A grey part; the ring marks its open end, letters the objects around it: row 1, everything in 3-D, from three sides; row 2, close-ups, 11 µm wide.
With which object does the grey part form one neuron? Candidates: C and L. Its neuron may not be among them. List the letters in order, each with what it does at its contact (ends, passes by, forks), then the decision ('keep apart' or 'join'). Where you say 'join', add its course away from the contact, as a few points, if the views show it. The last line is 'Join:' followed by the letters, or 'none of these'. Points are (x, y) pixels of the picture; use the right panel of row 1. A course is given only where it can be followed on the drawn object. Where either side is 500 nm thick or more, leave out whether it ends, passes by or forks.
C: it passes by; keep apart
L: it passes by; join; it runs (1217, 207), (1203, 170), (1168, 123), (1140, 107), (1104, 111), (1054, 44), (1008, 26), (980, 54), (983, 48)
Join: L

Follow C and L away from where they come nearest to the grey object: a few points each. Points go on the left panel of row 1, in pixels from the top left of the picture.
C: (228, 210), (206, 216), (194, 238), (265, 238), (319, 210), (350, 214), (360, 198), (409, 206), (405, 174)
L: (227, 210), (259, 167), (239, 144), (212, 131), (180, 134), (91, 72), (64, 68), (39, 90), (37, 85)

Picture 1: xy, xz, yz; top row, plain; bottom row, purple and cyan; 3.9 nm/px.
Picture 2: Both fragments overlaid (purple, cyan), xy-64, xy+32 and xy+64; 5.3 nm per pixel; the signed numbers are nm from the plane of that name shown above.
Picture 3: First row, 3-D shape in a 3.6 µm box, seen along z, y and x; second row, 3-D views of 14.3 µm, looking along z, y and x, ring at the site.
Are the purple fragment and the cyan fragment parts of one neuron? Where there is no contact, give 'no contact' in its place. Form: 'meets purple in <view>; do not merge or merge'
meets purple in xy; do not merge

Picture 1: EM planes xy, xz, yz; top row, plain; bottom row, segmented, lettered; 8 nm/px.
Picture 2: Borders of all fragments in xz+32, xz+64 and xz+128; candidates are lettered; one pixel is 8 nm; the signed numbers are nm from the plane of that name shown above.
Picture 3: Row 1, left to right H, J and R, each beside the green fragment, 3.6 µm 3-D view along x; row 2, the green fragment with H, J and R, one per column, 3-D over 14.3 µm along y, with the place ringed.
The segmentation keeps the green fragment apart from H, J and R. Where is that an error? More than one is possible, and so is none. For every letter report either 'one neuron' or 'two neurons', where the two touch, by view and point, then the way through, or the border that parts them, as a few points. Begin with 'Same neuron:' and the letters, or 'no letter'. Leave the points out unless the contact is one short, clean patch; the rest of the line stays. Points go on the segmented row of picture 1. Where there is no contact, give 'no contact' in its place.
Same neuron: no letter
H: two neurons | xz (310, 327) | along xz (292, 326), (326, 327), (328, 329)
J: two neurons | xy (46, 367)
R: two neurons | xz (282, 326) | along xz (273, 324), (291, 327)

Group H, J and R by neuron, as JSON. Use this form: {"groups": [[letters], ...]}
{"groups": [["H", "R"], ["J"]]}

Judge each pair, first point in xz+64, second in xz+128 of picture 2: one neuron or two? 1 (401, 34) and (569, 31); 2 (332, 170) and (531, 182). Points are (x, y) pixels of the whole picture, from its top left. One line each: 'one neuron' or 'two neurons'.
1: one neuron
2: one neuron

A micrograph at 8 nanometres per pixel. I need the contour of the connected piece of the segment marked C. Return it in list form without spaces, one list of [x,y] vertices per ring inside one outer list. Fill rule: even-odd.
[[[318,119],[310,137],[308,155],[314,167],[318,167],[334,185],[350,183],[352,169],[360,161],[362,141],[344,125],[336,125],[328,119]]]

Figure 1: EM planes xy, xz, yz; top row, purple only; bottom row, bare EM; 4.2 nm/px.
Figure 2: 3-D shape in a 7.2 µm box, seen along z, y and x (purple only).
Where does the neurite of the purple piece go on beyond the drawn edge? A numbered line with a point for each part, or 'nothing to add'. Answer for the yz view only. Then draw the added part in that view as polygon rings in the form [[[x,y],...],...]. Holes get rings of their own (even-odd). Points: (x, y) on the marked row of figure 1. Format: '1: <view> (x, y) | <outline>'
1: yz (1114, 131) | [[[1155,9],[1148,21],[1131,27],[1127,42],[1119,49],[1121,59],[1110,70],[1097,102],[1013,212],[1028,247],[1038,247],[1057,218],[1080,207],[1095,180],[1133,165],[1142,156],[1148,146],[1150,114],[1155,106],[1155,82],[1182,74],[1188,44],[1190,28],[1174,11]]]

....

Task directions:
Print exactly the lines from the one containing "Figure 1: EM" through the last line of the records above, both included.

Written solution:
Figure 1: EM planes xy, xz, yz; top row, purple only; bottom row, bare EM; 4.2 nm/px.
Figure 2: 3-D shape in a 7.2 µm box, seen along z, y and x (purple only).
Where does the neurite of the purple piece go on beyond the drawn edge? A numbered line with a point for each part, or 'nothing to add'. Answer for the yz view only. Then draw the added part in that view as polygon rings in the form [[[x,y],...],...]. Holes get rings of their own (even-odd). Points: (x, y) on the marked row of figure 1. Format: '1: <view> (x, y) | <outline>'
1: yz (1114, 131) | [[[1155,9],[1148,21],[1131,27],[1127,42],[1119,49],[1121,59],[1110,70],[1097,102],[1013,212],[1028,247],[1038,247],[1057,218],[1080,207],[1095,180],[1133,165],[1142,156],[1148,146],[1150,114],[1155,106],[1155,82],[1182,74],[1188,44],[1190,28],[1174,11]]]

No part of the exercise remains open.